+++ Supplied records +++
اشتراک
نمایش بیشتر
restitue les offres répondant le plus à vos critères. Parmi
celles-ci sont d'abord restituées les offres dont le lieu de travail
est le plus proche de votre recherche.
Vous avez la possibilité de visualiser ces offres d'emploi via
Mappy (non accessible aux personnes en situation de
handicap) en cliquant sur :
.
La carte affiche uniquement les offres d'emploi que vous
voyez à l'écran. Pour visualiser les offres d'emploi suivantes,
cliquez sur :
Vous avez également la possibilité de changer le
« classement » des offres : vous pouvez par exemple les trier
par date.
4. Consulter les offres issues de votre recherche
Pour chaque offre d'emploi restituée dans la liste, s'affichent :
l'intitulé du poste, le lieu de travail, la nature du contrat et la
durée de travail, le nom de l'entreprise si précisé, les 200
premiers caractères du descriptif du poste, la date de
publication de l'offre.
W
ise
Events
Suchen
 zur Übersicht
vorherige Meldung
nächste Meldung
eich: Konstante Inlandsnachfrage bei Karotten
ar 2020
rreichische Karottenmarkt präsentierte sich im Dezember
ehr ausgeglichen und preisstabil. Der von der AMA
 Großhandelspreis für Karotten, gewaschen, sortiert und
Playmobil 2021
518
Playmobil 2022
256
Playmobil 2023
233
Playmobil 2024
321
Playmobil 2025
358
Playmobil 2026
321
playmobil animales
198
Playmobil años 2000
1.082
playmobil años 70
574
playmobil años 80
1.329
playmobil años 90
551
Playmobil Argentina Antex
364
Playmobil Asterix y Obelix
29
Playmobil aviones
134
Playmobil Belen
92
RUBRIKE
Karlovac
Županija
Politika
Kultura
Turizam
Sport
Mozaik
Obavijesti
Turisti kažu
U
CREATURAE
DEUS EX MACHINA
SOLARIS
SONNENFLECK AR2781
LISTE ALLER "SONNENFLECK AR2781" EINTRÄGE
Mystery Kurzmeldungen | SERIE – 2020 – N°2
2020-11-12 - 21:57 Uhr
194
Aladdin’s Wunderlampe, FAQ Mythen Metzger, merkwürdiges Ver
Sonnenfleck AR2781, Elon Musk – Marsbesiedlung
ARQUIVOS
+++
[Your goal] From the records above, extract every line exactly as it stands.

[Result of the task]
اشتراک
نمایش بیشتر
restitue les offres répondant le plus à vos critères. Parmi
celles-ci sont d'abord restituées les offres dont le lieu de travail
est le plus proche de votre recherche.
Vous avez la possibilité de visualiser ces offres d'emploi via
Mappy (non accessible aux personnes en situation de
handicap) en cliquant sur :
.
La carte affiche uniquement les offres d'emploi que vous
voyez à l'écran. Pour visualiser les offres d'emploi suivantes,
cliquez sur :
Vous avez également la possibilité de changer le
« classement » des offres : vous pouvez par exemple les trier
par date.
4. Consulter les offres issues de votre recherche
Pour chaque offre d'emploi restituée dans la liste, s'affichent :
l'intitulé du poste, le lieu de travail, la nature du contrat et la
durée de travail, le nom de l'entreprise si précisé, les 200
premiers caractères du descriptif du poste, la date de
publication de l'offre.
W
ise
Events
Suchen
 zur Übersicht
vorherige Meldung
nächste Meldung
eich: Konstante Inlandsnachfrage bei Karotten
ar 2020
rreichische Karottenmarkt präsentierte sich im Dezember
ehr ausgeglichen und preisstabil. Der von der AMA
 Großhandelspreis für Karotten, gewaschen, sortiert und
Playmobil 2021
518
Playmobil 2022
256
Playmobil 2023
233
Playmobil 2024
321
Playmobil 2025
358
Playmobil 2026
321
playmobil animales
198
Playmobil años 2000
1.082
playmobil años 70
574
playmobil años 80
1.329
playmobil años 90
551
Playmobil Argentina Antex
364
Playmobil Asterix y Obelix
29
Playmobil aviones
134
Playmobil Belen
92
RUBRIKE
Karlovac
Županija
Politika
Kultura
Turizam
Sport
Mozaik
Obavijesti
Turisti kažu
U
CREATURAE
DEUS EX MACHINA
SOLARIS
SONNENFLECK AR2781
LISTE ALLER "SONNENFLECK AR2781" EINTRÄGE
Mystery Kurzmeldungen | SERIE – 2020 – N°2
2020-11-12 - 21:57 Uhr
194
Aladdin’s Wunderlampe, FAQ Mythen Metzger, merkwürdiges Ver
Sonnenfleck AR2781, Elon Musk – Marsbesiedlung
ARQUIVOS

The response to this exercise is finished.